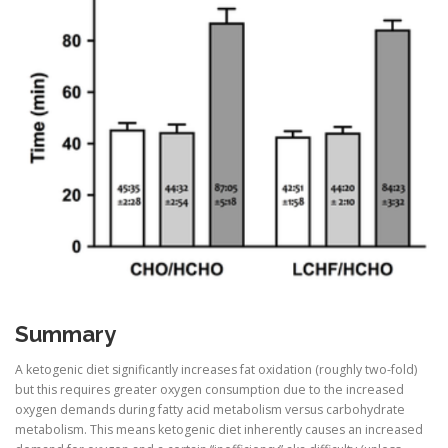
Summary
A ketogenic diet significantly increases fat oxidation (roughly two-fold)
but this requires greater oxygen consumption due to the increased
oxygen demands during fatty acid metabolism versus carbohydrate
metabolism. This means ketogenic diet inherently causes an increased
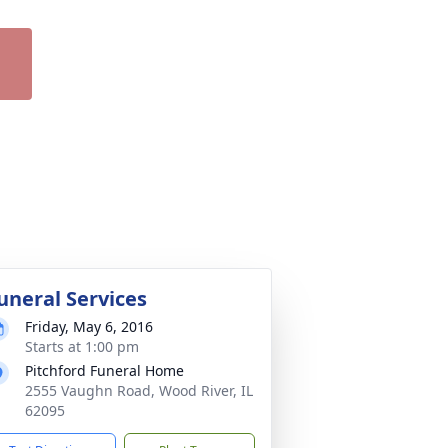
uneral Services
Friday, May 6, 2016
Starts at 1:00 pm
Pitchford Funeral Home
2555 Vaughn Road, Wood River, IL
62095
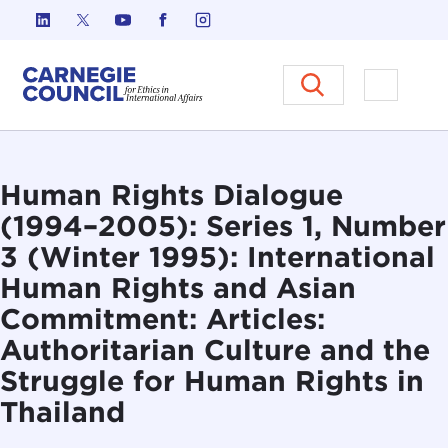
Skip to content
Carnegie Council on Ethics in I
Open M
Human Rights Dialogue
(1994–2005): Series 1, Number
3 (Winter 1995): International
Human Rights and Asian
Commitment: Articles:
Authoritarian Culture and the
Struggle for Human Rights in
Thailand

▸ **Task directions**:
In the records above, find each line that mentions the string "ketogenic", then copy it.

▸ **Expected output**:
A ketogenic diet significantly increases fat oxidation (roughly two-fold)
metabolism. This means ketogenic diet inherently causes an increased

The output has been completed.